Located at the crossroads of Asia and Europe, the Black Sea region is one of the most promising trade zones. The littoral states include Ukraine, Moldova, Romania, Bulgaria, Türkiye, Georgia, and the Russian Federation.

The region is quite fragmented due to historical tensions over territories and cultural distinctions. The fact of being divided between two hostile blocks during the Cold War left a trace on countries’ political orientation, and even today the competing interests of NATO and Russia influence each country’s identity to varying degrees.

Because the region lacks cohesion, littoral states face these and many other challenges separately, in their own way. Therefore, when the full-scale invasion began, the political elites found themselves at a crossroads, urged to clarify their positions on a range of issues. And among them, the relationship with Russia and its presence in the region gained the main focus. In this article, we analyze how the domestic policies of Türkiye, Bulgaria, and Romania have changed and what are the prospects of their foreign policies regarding recent developments.
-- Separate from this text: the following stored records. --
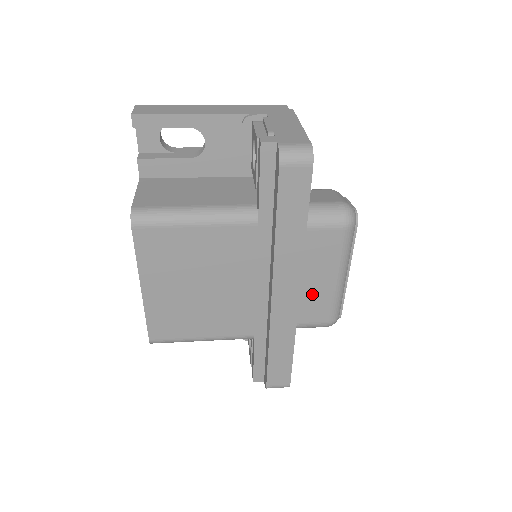
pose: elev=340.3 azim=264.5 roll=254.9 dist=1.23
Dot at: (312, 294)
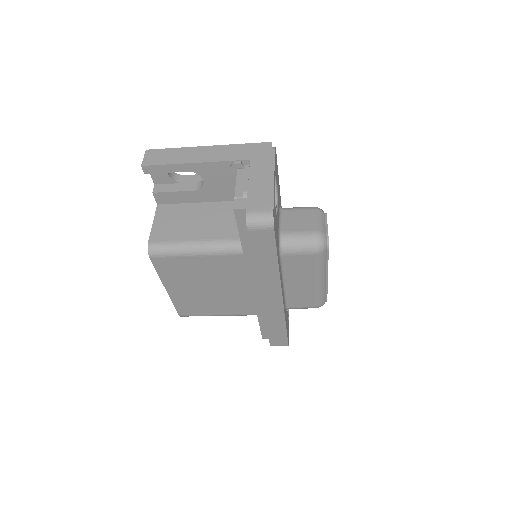
Dot at: (298, 291)
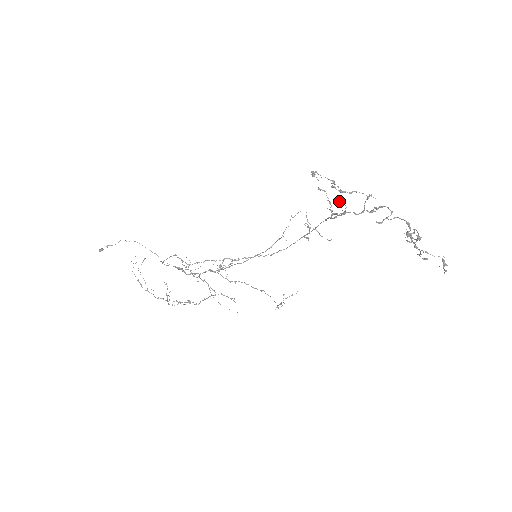
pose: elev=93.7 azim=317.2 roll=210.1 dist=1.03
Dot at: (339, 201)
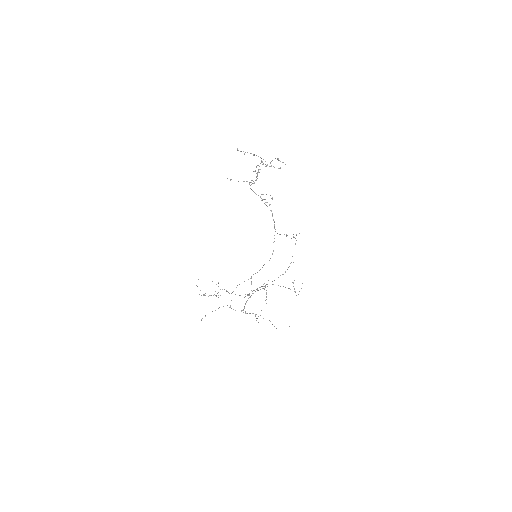
Dot at: occluded
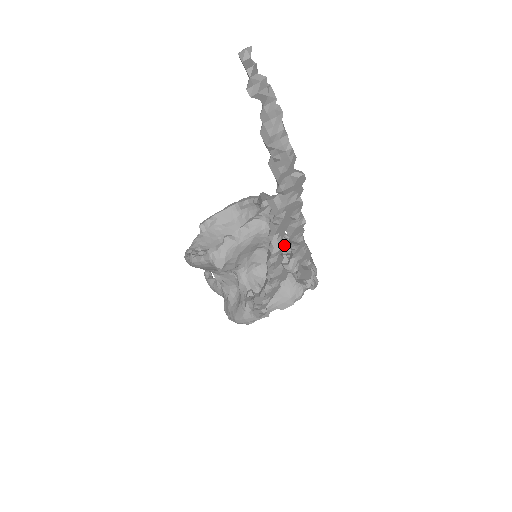
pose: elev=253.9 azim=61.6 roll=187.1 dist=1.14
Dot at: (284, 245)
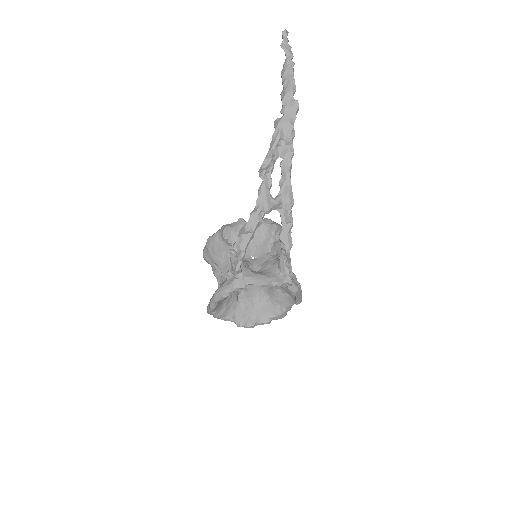
Dot at: occluded
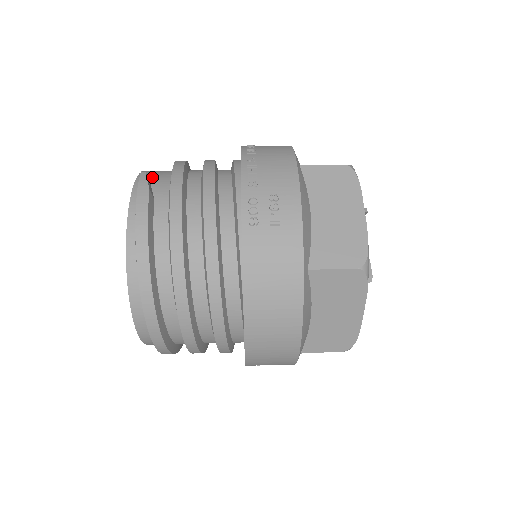
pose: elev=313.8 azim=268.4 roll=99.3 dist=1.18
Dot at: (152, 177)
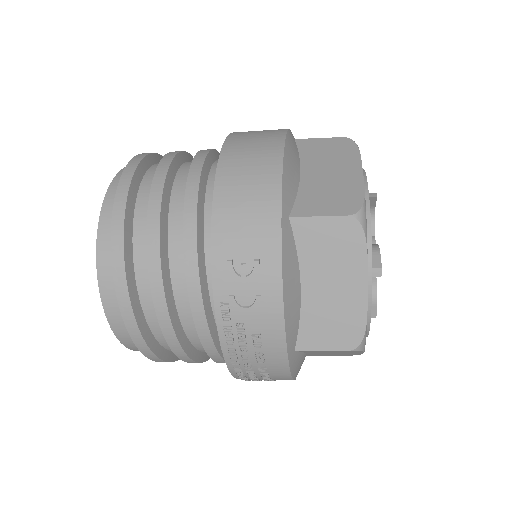
Dot at: occluded
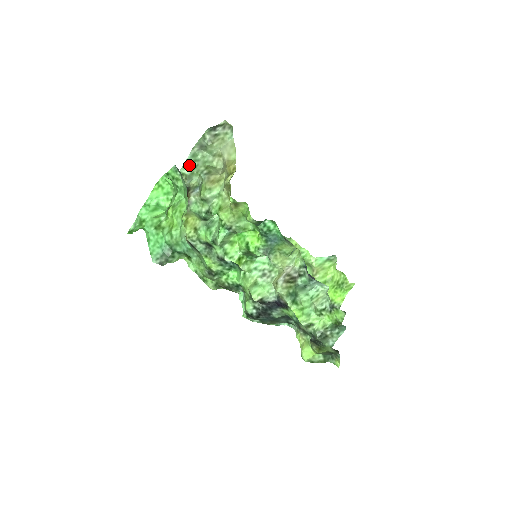
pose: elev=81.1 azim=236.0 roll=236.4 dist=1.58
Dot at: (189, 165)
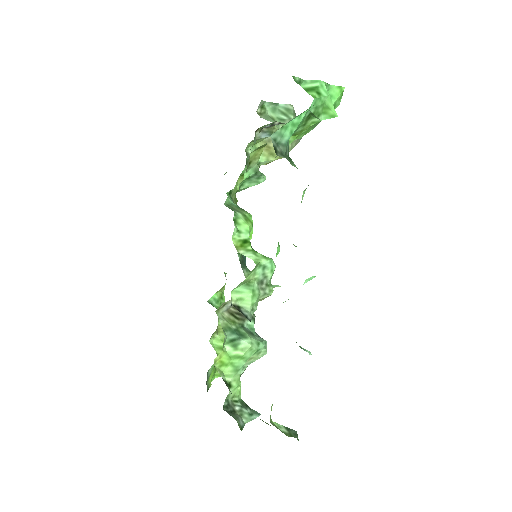
Dot at: (275, 110)
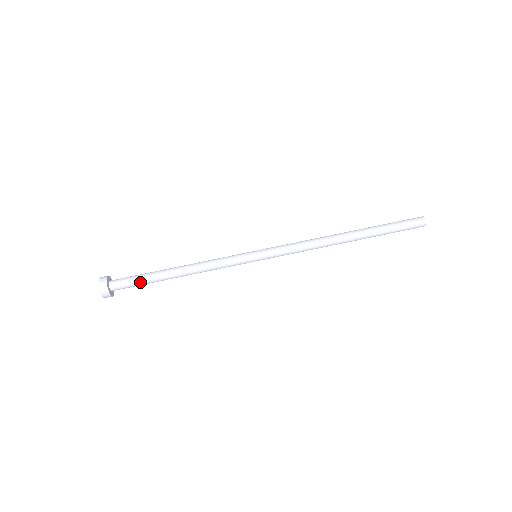
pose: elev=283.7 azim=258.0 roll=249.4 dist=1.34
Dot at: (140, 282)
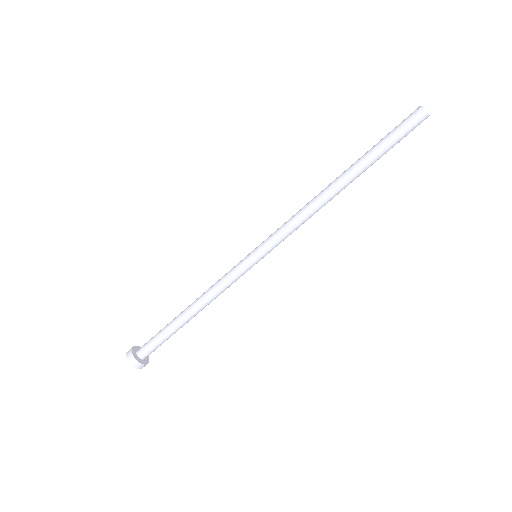
Dot at: occluded
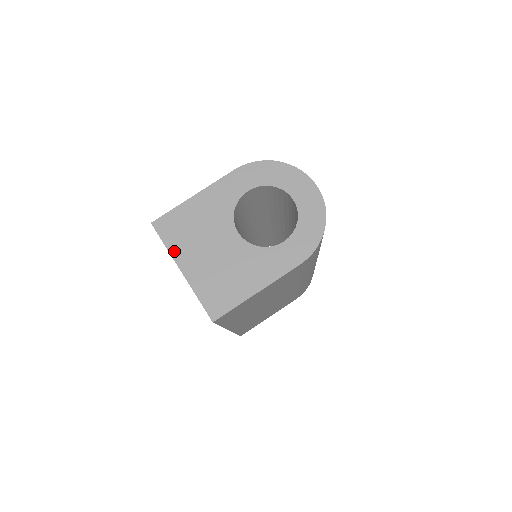
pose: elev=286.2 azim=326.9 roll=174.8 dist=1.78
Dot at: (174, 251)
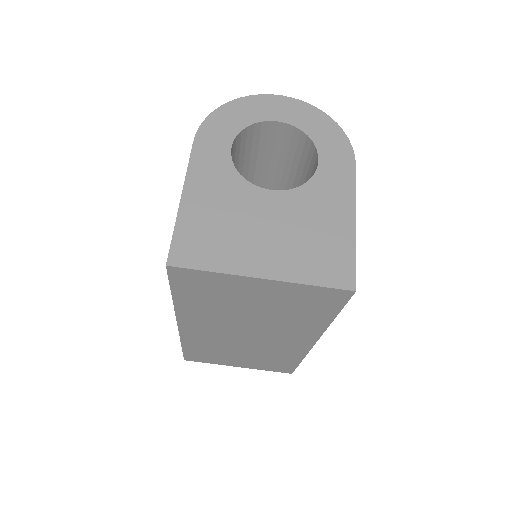
Dot at: (229, 267)
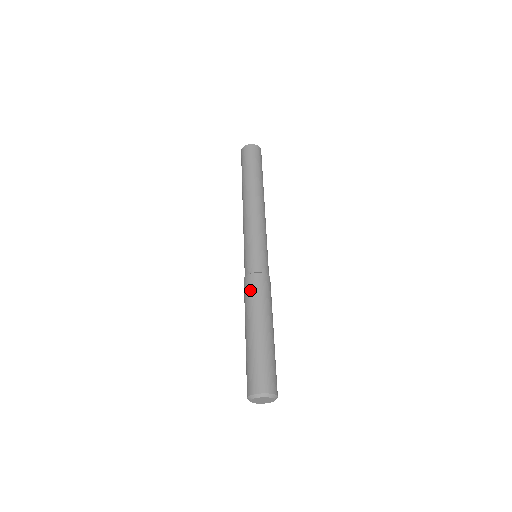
Regional Dynamics and Security in the Black Sea Region

Region’s economic ties can be characterized by the prevalence of bilateral treaties as they provide more space for agreement in terms of differences in economic and political models. This approach weakens effective interaction within initiatives, which encompasses the whole region (mainly Black Sea Economic Cooperation – BSEC).  Besides, the EU membership of several regional countries increases market competition.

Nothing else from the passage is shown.